Çünkü bu dava hukuki değil siyasi bir hesaplaşma davasıdır. İktidarın Kürt sorununu kendi politikaları için araçsallaştırma girişiminin başarısız olmasından sonra siyasi hesaplaşma ve bedel ödettirme amacıyla yıllar öncesine dayanan gizli dinlemeler üzerinden bu davalar açıldı. Dolayısıyla Kürt sorununun demokratik, halkçı çözümünü savunmak ve bu görüşlerimi Evrensel’deki köşemde yazmaya devam etmem benim cezalandırılmam için yeterli görüldü. Ancak gerçekleri yazmaya, barışı savunmaya devam edeceğiz. Ve ülkenin üstüne bir karabasan gibi çöken bu karanlık dönem sona erdiğinde bu davaların çöp olacağını da biliyoruz.”
Kısacası Yusuf’a Kürtlerin yanında durma cezası verilmiş durumda. Gazeteciliğe ısrarla devam etmesi ve Kürt sorunu ve Ortadoğu konusunda yazması da bu cezanın bu kadar yüksek olmasında etkili gibi görünüyor. Şimdi yeni yöntem gazetecileri gazetecilik faaliyetleri değil de bu şekilde katıldıkları toplantılar, basın açıklamaları… gibi faaliyetler üzerinden cezalandırmak.
Böyle yapınca uluslararası hak örgütlerinden de fazla ses çıkmasının önüne geçilmiş oluyor, çünkü DTK deyince herkes şöyle bir duruyor. Yusuf’a verilen bu ağır cezaya hak örgütleri ve gazetecilik örgütlerinden daha fazla ses çıkması gerekiyor. Bir gazeteciden “terörist” yapılmaya çalışılıyor. Ama boşuna uğraşıyorlar. Yusuf Karataş’tan “terörist” çıkaramazlar.

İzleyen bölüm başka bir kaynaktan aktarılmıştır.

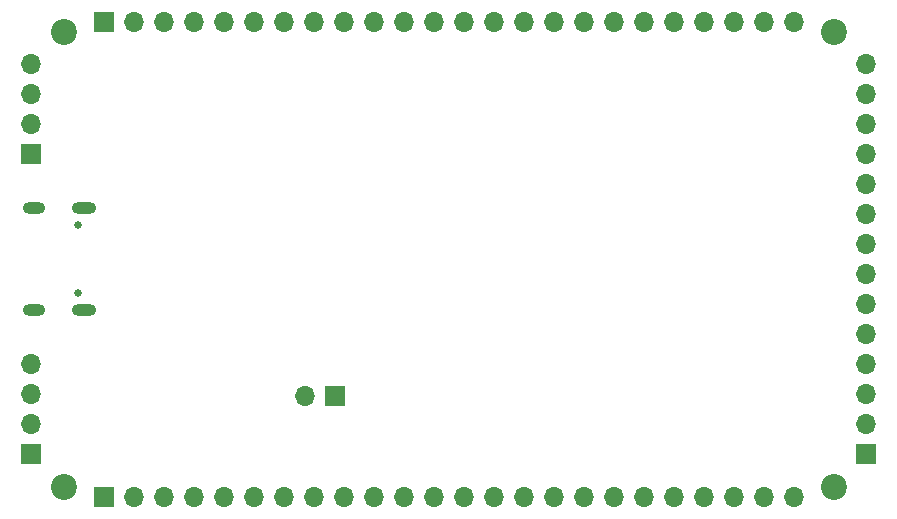
<source format=gbs>
%TF.GenerationSoftware,KiCad,Pcbnew,8.0.4*%
%TF.CreationDate,2024-08-12T16:22:58+08:00*%
%TF.ProjectId,UINIO-MCU-HC32F460KETA,55494e49-4f2d-44d4-9355-2d4843333246,Version 1.0.0*%
%TF.SameCoordinates,PX71f45d0PY4ce7800*%
%TF.FileFunction,Soldermask,Bot*%
%TF.FilePolarity,Negative*%
%FSLAX46Y46*%
G04 Gerber Fmt 4.6, Leading zero omitted, Abs format (unit mm)*
G04 Created by KiCad (PCBNEW 8.0.4) date 2024-08-12 16:22:58*
%MOMM*%
%LPD*%
G01*
G04 APERTURE LIST*
%ADD10C,2.200000*%
%ADD11R,1.700000X1.700000*%
%ADD12O,1.700000X1.700000*%
%ADD13C,0.650000*%
%ADD14O,2.100000X1.000000*%
%ADD15O,1.900000X1.000000*%
G04 APERTURE END LIST*
D10*
%TO.C,HOLE\u002A\u002A*%
X-880000Y-40710000D03*
%TD*%
%TO.C,HOLE\u002A\u002A*%
X-880000Y-2210000D03*
%TD*%
D11*
%TO.C,J4*%
X22080000Y-33010000D03*
D12*
X19540000Y-33010000D03*
%TD*%
D11*
%TO.C,J5*%
X-3650000Y-12560000D03*
D12*
X-3650000Y-10020000D03*
X-3650000Y-7480000D03*
X-3650000Y-4940000D03*
%TD*%
D13*
%TO.C,USB1*%
X289000Y-18570000D03*
X289000Y-24350000D03*
D14*
X789000Y-17135000D03*
X789000Y-25785000D03*
D15*
X-3411000Y-17135000D03*
X-3411000Y-25785000D03*
%TD*%
D11*
%TO.C,J3*%
X2490000Y-1360000D03*
D12*
X5030000Y-1360000D03*
X7570000Y-1360000D03*
X10110000Y-1360000D03*
X12650000Y-1360000D03*
X15190000Y-1360000D03*
X17730000Y-1360000D03*
X20270000Y-1360000D03*
X22810000Y-1360000D03*
X25350000Y-1360000D03*
X27890000Y-1360000D03*
X30430000Y-1360000D03*
X32970000Y-1360000D03*
X35510000Y-1360000D03*
X38050000Y-1360000D03*
X40590000Y-1360000D03*
X43130000Y-1360000D03*
X45670000Y-1360000D03*
X48210000Y-1360000D03*
X50750000Y-1360000D03*
X53290000Y-1360000D03*
X55830000Y-1360000D03*
X58370000Y-1360000D03*
X60910000Y-1360000D03*
%TD*%
D11*
%TO.C,J1*%
X67030000Y-37960000D03*
D12*
X67030000Y-35420000D03*
X67030000Y-32880000D03*
X67030000Y-30340000D03*
X67030000Y-27800000D03*
X67030000Y-25260000D03*
X67030000Y-22720000D03*
X67030000Y-20180000D03*
X67030000Y-17640000D03*
X67030000Y-15100000D03*
X67030000Y-12560000D03*
X67030000Y-10020000D03*
X67030000Y-7480000D03*
X67030000Y-4940000D03*
%TD*%
D10*
%TO.C,HOLE\u002A\u002A*%
X64280000Y-2210000D03*
%TD*%
D11*
%TO.C,J6*%
X-3650000Y-37960000D03*
D12*
X-3650000Y-35420000D03*
X-3650000Y-32880000D03*
X-3650000Y-30340000D03*
%TD*%
D11*
%TO.C,J2*%
X2490000Y-41560000D03*
D12*
X5030000Y-41560000D03*
X7570000Y-41560000D03*
X10110000Y-41560000D03*
X12650000Y-41560000D03*
X15190000Y-41560000D03*
X17730000Y-41560000D03*
X20270000Y-41560000D03*
X22810000Y-41560000D03*
X25350000Y-41560000D03*
X27890000Y-41560000D03*
X30430000Y-41560000D03*
X32970000Y-41560000D03*
X35510000Y-41560000D03*
X38050000Y-41560000D03*
X40590000Y-41560000D03*
X43130000Y-41560000D03*
X45670000Y-41560000D03*
X48210000Y-41560000D03*
X50750000Y-41560000D03*
X53290000Y-41560000D03*
X55830000Y-41560000D03*
X58370000Y-41560000D03*
X60910000Y-41560000D03*
%TD*%
D10*
%TO.C,HOLE\u002A\u002A*%
X64280000Y-40710000D03*
%TD*%
M02*

</source>
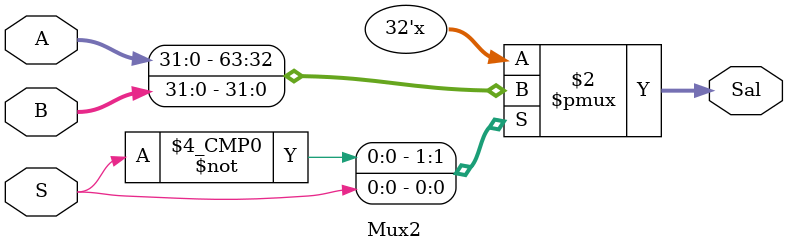
<source format=v>
`timescale 1ns/1ns

module Mux2 (
		input [31:0]A,
		input [31:0]B,
		input S,
		output reg[31:0]Sal
);



always @*
begin
	case (S)
		1'b0:
		begin
			Sal = A;
		end
		1'b1:
		begin
			Sal = B;
		end
	endcase
end

endmodule

</source>
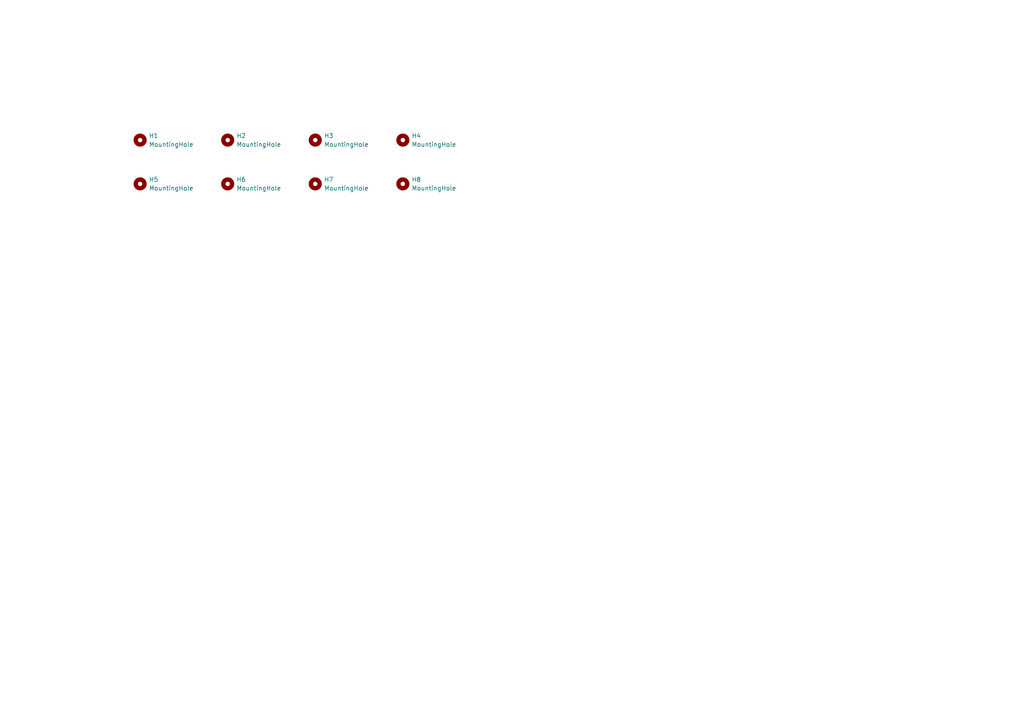
<source format=kicad_sch>
(kicad_sch (version 20211123) (generator eeschema)

  (uuid c53585a5-5b70-42d5-9df1-c0070037fa36)

  (paper "A4")

  


  (symbol (lib_id "Mechanical:MountingHole") (at 91.44 40.64 0) (unit 1)
    (in_bom yes) (on_board yes) (fields_autoplaced)
    (uuid 04058cbd-c75e-4965-adb2-40e9bf8f9469)
    (property "Reference" "H3" (id 0) (at 93.98 39.3699 0)
      (effects (font (size 1.27 1.27)) (justify left))
    )
    (property "Value" "MountingHole" (id 1) (at 93.98 41.9099 0)
      (effects (font (size 1.27 1.27)) (justify left))
    )
    (property "Footprint" "keeb-parts:M2_ScrewHole" (id 2) (at 91.44 40.64 0)
      (effects (font (size 1.27 1.27)) hide)
    )
    (property "Datasheet" "~" (id 3) (at 91.44 40.64 0)
      (effects (font (size 1.27 1.27)) hide)
    )
  )

  (symbol (lib_id "Mechanical:MountingHole") (at 40.64 40.64 0) (unit 1)
    (in_bom yes) (on_board yes) (fields_autoplaced)
    (uuid 37541565-ec27-4307-95ec-659fd7138113)
    (property "Reference" "H1" (id 0) (at 43.18 39.3699 0)
      (effects (font (size 1.27 1.27)) (justify left))
    )
    (property "Value" "MountingHole" (id 1) (at 43.18 41.9099 0)
      (effects (font (size 1.27 1.27)) (justify left))
    )
    (property "Footprint" "keeb-parts:M2_ScrewHole" (id 2) (at 40.64 40.64 0)
      (effects (font (size 1.27 1.27)) hide)
    )
    (property "Datasheet" "~" (id 3) (at 40.64 40.64 0)
      (effects (font (size 1.27 1.27)) hide)
    )
  )

  (symbol (lib_id "Mechanical:MountingHole") (at 116.84 40.64 0) (unit 1)
    (in_bom yes) (on_board yes) (fields_autoplaced)
    (uuid 5572cf2f-8117-46cd-b807-d2630104a625)
    (property "Reference" "H4" (id 0) (at 119.38 39.3699 0)
      (effects (font (size 1.27 1.27)) (justify left))
    )
    (property "Value" "MountingHole" (id 1) (at 119.38 41.9099 0)
      (effects (font (size 1.27 1.27)) (justify left))
    )
    (property "Footprint" "keeb-parts:M2_ScrewHole" (id 2) (at 116.84 40.64 0)
      (effects (font (size 1.27 1.27)) hide)
    )
    (property "Datasheet" "~" (id 3) (at 116.84 40.64 0)
      (effects (font (size 1.27 1.27)) hide)
    )
  )

  (symbol (lib_id "Mechanical:MountingHole") (at 66.04 53.34 0) (unit 1)
    (in_bom yes) (on_board yes) (fields_autoplaced)
    (uuid 6d26d4c0-d1c7-4f23-97af-c68577d970ee)
    (property "Reference" "H6" (id 0) (at 68.58 52.0699 0)
      (effects (font (size 1.27 1.27)) (justify left))
    )
    (property "Value" "MountingHole" (id 1) (at 68.58 54.6099 0)
      (effects (font (size 1.27 1.27)) (justify left))
    )
    (property "Footprint" "keeb-parts:M2_ScrewHole" (id 2) (at 66.04 53.34 0)
      (effects (font (size 1.27 1.27)) hide)
    )
    (property "Datasheet" "~" (id 3) (at 66.04 53.34 0)
      (effects (font (size 1.27 1.27)) hide)
    )
  )

  (symbol (lib_id "Mechanical:MountingHole") (at 116.84 53.34 0) (unit 1)
    (in_bom yes) (on_board yes) (fields_autoplaced)
    (uuid c1a72277-5c4d-47c5-b51e-ae500f5abbbc)
    (property "Reference" "H8" (id 0) (at 119.38 52.0699 0)
      (effects (font (size 1.27 1.27)) (justify left))
    )
    (property "Value" "MountingHole" (id 1) (at 119.38 54.6099 0)
      (effects (font (size 1.27 1.27)) (justify left))
    )
    (property "Footprint" "keeb-parts:M2_ScrewHole" (id 2) (at 116.84 53.34 0)
      (effects (font (size 1.27 1.27)) hide)
    )
    (property "Datasheet" "~" (id 3) (at 116.84 53.34 0)
      (effects (font (size 1.27 1.27)) hide)
    )
  )

  (symbol (lib_id "Mechanical:MountingHole") (at 40.64 53.34 0) (unit 1)
    (in_bom yes) (on_board yes) (fields_autoplaced)
    (uuid dbc5fd07-68b1-4067-a2ee-74b4a9777580)
    (property "Reference" "H5" (id 0) (at 43.18 52.0699 0)
      (effects (font (size 1.27 1.27)) (justify left))
    )
    (property "Value" "MountingHole" (id 1) (at 43.18 54.6099 0)
      (effects (font (size 1.27 1.27)) (justify left))
    )
    (property "Footprint" "keeb-parts:M2_ScrewHole" (id 2) (at 40.64 53.34 0)
      (effects (font (size 1.27 1.27)) hide)
    )
    (property "Datasheet" "~" (id 3) (at 40.64 53.34 0)
      (effects (font (size 1.27 1.27)) hide)
    )
  )

  (symbol (lib_id "Mechanical:MountingHole") (at 91.44 53.34 0) (unit 1)
    (in_bom yes) (on_board yes) (fields_autoplaced)
    (uuid f45da403-9783-4512-953d-f4b9d380bfd1)
    (property "Reference" "H7" (id 0) (at 93.98 52.0699 0)
      (effects (font (size 1.27 1.27)) (justify left))
    )
    (property "Value" "MountingHole" (id 1) (at 93.98 54.6099 0)
      (effects (font (size 1.27 1.27)) (justify left))
    )
    (property "Footprint" "keeb-parts:M2_ScrewHole" (id 2) (at 91.44 53.34 0)
      (effects (font (size 1.27 1.27)) hide)
    )
    (property "Datasheet" "~" (id 3) (at 91.44 53.34 0)
      (effects (font (size 1.27 1.27)) hide)
    )
  )

  (symbol (lib_id "Mechanical:MountingHole") (at 66.04 40.64 0) (unit 1)
    (in_bom yes) (on_board yes) (fields_autoplaced)
    (uuid fdfc66d2-947f-4fec-ba6f-6f79d4249faa)
    (property "Reference" "H2" (id 0) (at 68.58 39.3699 0)
      (effects (font (size 1.27 1.27)) (justify left))
    )
    (property "Value" "MountingHole" (id 1) (at 68.58 41.9099 0)
      (effects (font (size 1.27 1.27)) (justify left))
    )
    (property "Footprint" "keeb-parts:M2_ScrewHole" (id 2) (at 66.04 40.64 0)
      (effects (font (size 1.27 1.27)) hide)
    )
    (property "Datasheet" "~" (id 3) (at 66.04 40.64 0)
      (effects (font (size 1.27 1.27)) hide)
    )
  )

  (sheet_instances
    (path "/" (page "1"))
  )

  (symbol_instances
    (path "/37541565-ec27-4307-95ec-659fd7138113"
      (reference "H1") (unit 1) (value "MountingHole") (footprint "keeb-parts:M2_ScrewHole")
    )
    (path "/fdfc66d2-947f-4fec-ba6f-6f79d4249faa"
      (reference "H2") (unit 1) (value "MountingHole") (footprint "keeb-parts:M2_ScrewHole")
    )
    (path "/04058cbd-c75e-4965-adb2-40e9bf8f9469"
      (reference "H3") (unit 1) (value "MountingHole") (footprint "keeb-parts:M2_ScrewHole")
    )
    (path "/5572cf2f-8117-46cd-b807-d2630104a625"
      (reference "H4") (unit 1) (value "MountingHole") (footprint "keeb-parts:M2_ScrewHole")
    )
    (path "/dbc5fd07-68b1-4067-a2ee-74b4a9777580"
      (reference "H5") (unit 1) (value "MountingHole") (footprint "keeb-parts:M2_ScrewHole")
    )
    (path "/6d26d4c0-d1c7-4f23-97af-c68577d970ee"
      (reference "H6") (unit 1) (value "MountingHole") (footprint "keeb-parts:M2_ScrewHole")
    )
    (path "/f45da403-9783-4512-953d-f4b9d380bfd1"
      (reference "H7") (unit 1) (value "MountingHole") (footprint "keeb-parts:M2_ScrewHole")
    )
    (path "/c1a72277-5c4d-47c5-b51e-ae500f5abbbc"
      (reference "H8") (unit 1) (value "MountingHole") (footprint "keeb-parts:M2_ScrewHole")
    )
  )
)

</source>
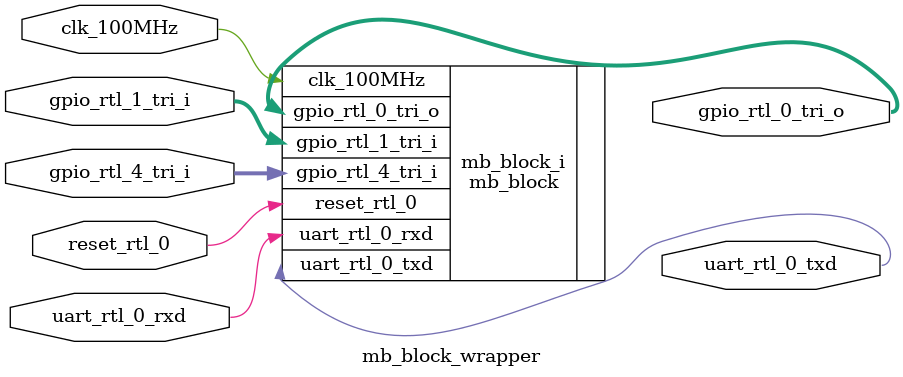
<source format=v>
`timescale 1 ps / 1 ps

module mb_block_wrapper
   (clk_100MHz,
    gpio_rtl_0_tri_o,
    gpio_rtl_1_tri_i,
    gpio_rtl_4_tri_i,
    reset_rtl_0,
    uart_rtl_0_rxd,
    uart_rtl_0_txd);
  input clk_100MHz;
  output [15:0]gpio_rtl_0_tri_o;
  input [15:0]gpio_rtl_1_tri_i;
  input [3:0]gpio_rtl_4_tri_i;
  input reset_rtl_0;
  input uart_rtl_0_rxd;
  output uart_rtl_0_txd;

  wire clk_100MHz;
  wire [15:0]gpio_rtl_0_tri_o;
  wire [15:0]gpio_rtl_1_tri_i;
  wire [3:0]gpio_rtl_4_tri_i;
  wire reset_rtl_0;
  wire uart_rtl_0_rxd;
  wire uart_rtl_0_txd;

  mb_block mb_block_i
       (.clk_100MHz(clk_100MHz),
        .gpio_rtl_0_tri_o(gpio_rtl_0_tri_o),
        .gpio_rtl_1_tri_i(gpio_rtl_1_tri_i),
        .gpio_rtl_4_tri_i(gpio_rtl_4_tri_i),
        .reset_rtl_0(reset_rtl_0),
        .uart_rtl_0_rxd(uart_rtl_0_rxd),
        .uart_rtl_0_txd(uart_rtl_0_txd));
endmodule

</source>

Yazıyı bitirdikten sonra Van’da 2 köylünün helikopterden atılmasını haberleştiren Mezopotamya Ajansı muhabirleri Adnan Bilen, Cemil Uğur ile Jinnews muhabiri Şehriban Abi ve gazeteci Nazan Sala’nın tutuklandığını öğrendim. Suçlama “Devlet aleyhine toplumsal olayları haber yapmak”. Toplumsal olaylar zaten devletin yaptıklarından memnuniyet duyulmadığında ortaya çıkar, yani devlet aleyhinedir ve gazeteciler de işleri gereği bunu haber yaparlar. Böylesi traji-komik bir suçlama ile 4 gazeteci tutuklanabiliyor. Bugün Türkiye’de ifade, haber alma ve haberdar etme özgürlüğü açısından geldiğimiz nokta gerçekten acınası. Devlet ısrarla “gazetecilik suçtur” diyor.